PROMPT: Rewrite everything from the start of the entries down to the line containing "6: (278, 170)" as a numbered list, skipping blank lines. Leave the pictures out of your answer.

Collected data
>>>

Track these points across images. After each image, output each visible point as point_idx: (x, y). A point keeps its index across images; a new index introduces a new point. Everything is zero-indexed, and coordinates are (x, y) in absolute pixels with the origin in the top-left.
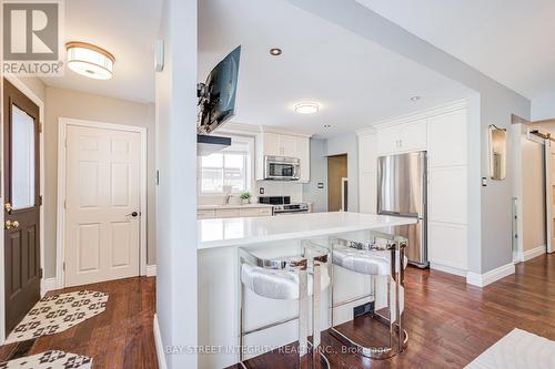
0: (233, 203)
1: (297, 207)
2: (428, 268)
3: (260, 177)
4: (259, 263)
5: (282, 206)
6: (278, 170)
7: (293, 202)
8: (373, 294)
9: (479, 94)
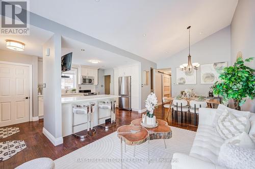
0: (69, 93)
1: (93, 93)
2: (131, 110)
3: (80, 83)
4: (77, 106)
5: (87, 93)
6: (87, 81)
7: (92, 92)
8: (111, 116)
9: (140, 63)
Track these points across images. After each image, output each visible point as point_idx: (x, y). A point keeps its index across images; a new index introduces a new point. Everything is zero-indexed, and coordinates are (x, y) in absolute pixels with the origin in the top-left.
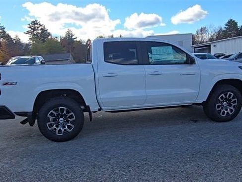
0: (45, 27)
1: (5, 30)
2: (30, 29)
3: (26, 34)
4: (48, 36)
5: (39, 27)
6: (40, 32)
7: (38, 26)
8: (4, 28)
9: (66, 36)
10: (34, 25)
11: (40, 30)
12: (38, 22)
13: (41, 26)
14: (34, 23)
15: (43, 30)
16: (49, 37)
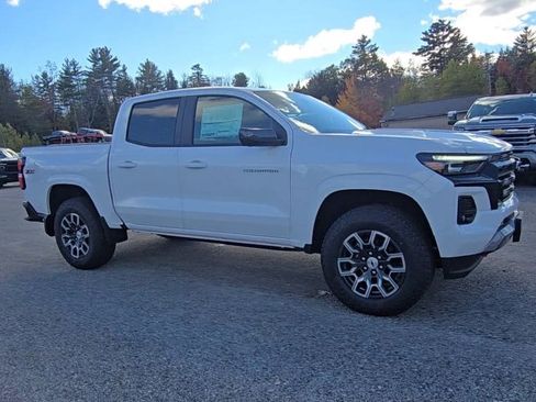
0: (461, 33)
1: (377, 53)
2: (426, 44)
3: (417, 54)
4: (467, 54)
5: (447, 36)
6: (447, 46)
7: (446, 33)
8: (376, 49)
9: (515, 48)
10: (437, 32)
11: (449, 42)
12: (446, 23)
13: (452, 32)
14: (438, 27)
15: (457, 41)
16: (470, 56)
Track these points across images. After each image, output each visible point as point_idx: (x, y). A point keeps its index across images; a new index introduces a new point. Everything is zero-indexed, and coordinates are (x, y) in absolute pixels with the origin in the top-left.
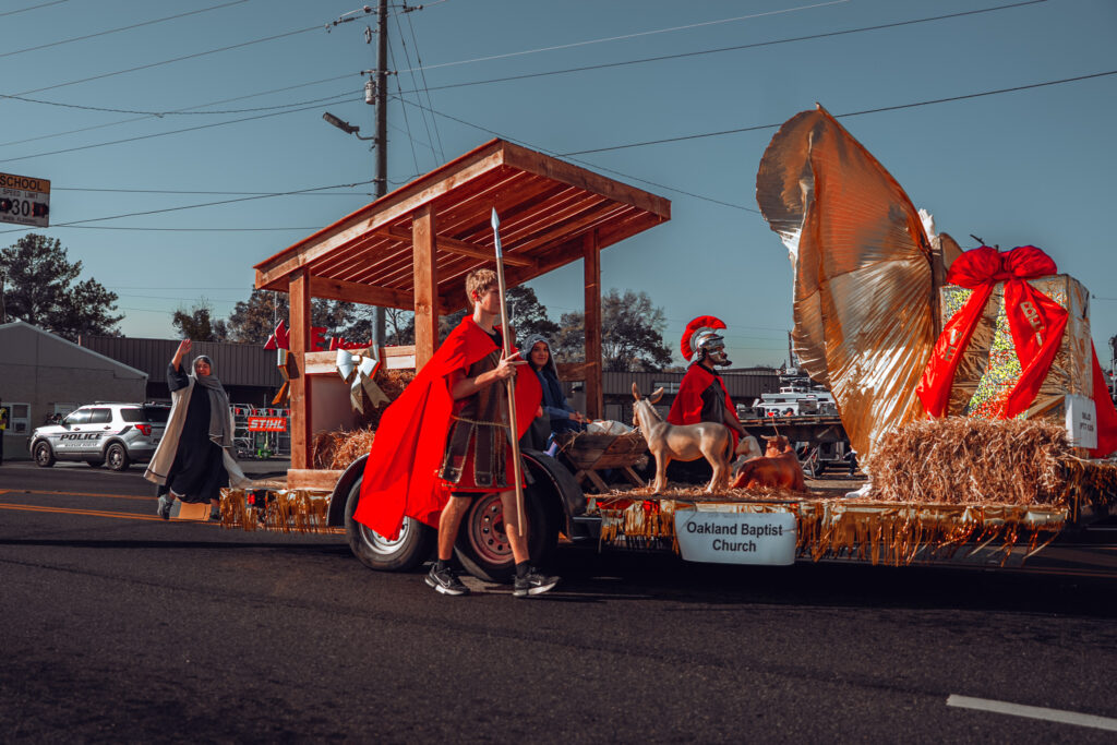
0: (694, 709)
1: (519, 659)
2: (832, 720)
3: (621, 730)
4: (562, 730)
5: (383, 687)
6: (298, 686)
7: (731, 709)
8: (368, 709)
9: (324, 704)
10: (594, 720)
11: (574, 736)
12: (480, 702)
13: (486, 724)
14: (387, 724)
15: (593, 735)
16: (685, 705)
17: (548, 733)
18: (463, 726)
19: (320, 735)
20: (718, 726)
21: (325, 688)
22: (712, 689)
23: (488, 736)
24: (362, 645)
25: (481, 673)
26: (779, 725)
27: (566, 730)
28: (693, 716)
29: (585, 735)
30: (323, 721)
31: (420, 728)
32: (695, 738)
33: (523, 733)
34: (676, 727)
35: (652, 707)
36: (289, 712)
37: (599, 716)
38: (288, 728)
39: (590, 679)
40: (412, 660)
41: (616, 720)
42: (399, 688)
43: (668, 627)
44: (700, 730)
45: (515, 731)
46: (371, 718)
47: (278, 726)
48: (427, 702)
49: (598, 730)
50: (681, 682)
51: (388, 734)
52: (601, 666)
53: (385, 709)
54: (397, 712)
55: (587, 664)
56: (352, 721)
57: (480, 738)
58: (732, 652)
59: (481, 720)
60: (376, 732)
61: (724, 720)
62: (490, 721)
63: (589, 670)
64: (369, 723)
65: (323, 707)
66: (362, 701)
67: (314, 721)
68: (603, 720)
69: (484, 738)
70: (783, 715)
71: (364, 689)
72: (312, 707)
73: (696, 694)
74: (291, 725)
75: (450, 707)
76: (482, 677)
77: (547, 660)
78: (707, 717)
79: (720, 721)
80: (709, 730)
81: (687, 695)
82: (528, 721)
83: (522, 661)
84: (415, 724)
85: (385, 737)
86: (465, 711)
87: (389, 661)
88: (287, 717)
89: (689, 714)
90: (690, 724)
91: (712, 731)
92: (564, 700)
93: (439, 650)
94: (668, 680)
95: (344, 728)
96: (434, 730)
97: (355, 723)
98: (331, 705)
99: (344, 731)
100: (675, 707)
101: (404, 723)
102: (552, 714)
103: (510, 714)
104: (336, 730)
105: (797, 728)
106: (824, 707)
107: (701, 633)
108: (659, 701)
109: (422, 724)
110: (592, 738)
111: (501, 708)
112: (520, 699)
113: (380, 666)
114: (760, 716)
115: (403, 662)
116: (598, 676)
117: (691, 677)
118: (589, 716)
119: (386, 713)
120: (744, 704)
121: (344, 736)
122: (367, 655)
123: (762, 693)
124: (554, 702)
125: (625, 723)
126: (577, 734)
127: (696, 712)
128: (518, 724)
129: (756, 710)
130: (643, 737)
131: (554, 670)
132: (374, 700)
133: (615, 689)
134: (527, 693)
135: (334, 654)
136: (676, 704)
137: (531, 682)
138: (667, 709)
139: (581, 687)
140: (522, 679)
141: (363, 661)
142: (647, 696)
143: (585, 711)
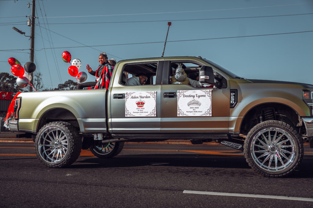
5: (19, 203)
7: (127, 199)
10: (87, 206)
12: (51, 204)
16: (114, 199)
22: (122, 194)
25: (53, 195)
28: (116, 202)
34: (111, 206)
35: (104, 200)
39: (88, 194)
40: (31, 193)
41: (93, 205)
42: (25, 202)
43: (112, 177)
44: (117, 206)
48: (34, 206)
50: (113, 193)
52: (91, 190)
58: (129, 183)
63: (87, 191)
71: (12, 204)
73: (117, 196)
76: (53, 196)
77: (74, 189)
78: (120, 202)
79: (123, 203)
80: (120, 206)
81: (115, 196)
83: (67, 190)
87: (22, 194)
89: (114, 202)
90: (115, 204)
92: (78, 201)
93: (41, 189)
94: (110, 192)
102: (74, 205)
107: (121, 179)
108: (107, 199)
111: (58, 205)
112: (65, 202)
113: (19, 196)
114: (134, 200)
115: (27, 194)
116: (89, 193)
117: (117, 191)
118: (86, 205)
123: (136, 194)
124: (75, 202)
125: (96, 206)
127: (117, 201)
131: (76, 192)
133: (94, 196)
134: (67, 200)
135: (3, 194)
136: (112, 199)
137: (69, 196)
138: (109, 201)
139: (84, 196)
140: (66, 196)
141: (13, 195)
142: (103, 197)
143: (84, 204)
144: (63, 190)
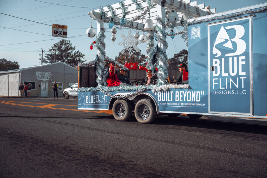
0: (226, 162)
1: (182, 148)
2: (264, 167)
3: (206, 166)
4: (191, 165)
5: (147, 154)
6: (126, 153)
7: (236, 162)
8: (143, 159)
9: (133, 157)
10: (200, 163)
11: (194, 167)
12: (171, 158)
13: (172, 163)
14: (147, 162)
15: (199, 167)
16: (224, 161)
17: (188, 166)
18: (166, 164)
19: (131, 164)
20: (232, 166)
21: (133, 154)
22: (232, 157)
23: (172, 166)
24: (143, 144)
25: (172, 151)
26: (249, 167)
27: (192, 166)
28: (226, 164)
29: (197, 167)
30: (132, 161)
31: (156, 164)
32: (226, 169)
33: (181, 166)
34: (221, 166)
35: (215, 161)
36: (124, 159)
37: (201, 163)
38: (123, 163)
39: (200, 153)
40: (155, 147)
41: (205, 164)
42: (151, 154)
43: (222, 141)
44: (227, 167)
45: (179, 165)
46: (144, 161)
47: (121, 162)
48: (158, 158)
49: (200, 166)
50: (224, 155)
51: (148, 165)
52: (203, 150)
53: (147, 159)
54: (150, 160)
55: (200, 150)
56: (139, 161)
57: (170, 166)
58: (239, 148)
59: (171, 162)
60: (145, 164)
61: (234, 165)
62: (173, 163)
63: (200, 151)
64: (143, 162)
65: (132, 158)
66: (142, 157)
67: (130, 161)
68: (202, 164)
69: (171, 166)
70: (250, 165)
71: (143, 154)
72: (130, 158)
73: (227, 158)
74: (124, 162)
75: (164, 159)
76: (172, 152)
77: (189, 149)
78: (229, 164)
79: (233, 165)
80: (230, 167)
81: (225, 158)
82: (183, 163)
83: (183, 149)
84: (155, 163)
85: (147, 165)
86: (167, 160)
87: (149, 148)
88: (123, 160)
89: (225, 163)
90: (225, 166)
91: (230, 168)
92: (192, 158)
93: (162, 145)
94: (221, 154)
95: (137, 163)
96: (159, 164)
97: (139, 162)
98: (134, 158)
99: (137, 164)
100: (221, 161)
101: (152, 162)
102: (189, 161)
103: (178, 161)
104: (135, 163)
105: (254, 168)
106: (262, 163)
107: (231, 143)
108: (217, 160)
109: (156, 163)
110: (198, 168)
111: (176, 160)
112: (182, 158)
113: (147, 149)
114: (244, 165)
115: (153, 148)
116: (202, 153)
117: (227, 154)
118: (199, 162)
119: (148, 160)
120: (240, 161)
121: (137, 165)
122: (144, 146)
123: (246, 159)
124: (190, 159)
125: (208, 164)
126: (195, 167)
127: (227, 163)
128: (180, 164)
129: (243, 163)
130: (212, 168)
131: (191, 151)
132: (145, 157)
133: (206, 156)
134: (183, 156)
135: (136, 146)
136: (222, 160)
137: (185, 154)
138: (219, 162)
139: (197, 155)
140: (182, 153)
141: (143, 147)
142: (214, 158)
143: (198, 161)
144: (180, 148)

<<<

RESULT OF THE TASK:
1. Track these points across images. After each image, output each visible point as point_idx: (x, y). A point keeps its index across images; a new index introduces a new point. Everything is zero-indexed, and coordinates are (x, y) in absolute pixels with the origin in the top-left.
2. 0: (233, 203)
3. 1: (297, 207)
4. 2: (428, 268)
5. 3: (260, 177)
6. 4: (259, 263)
7. 5: (282, 206)
8. 6: (278, 170)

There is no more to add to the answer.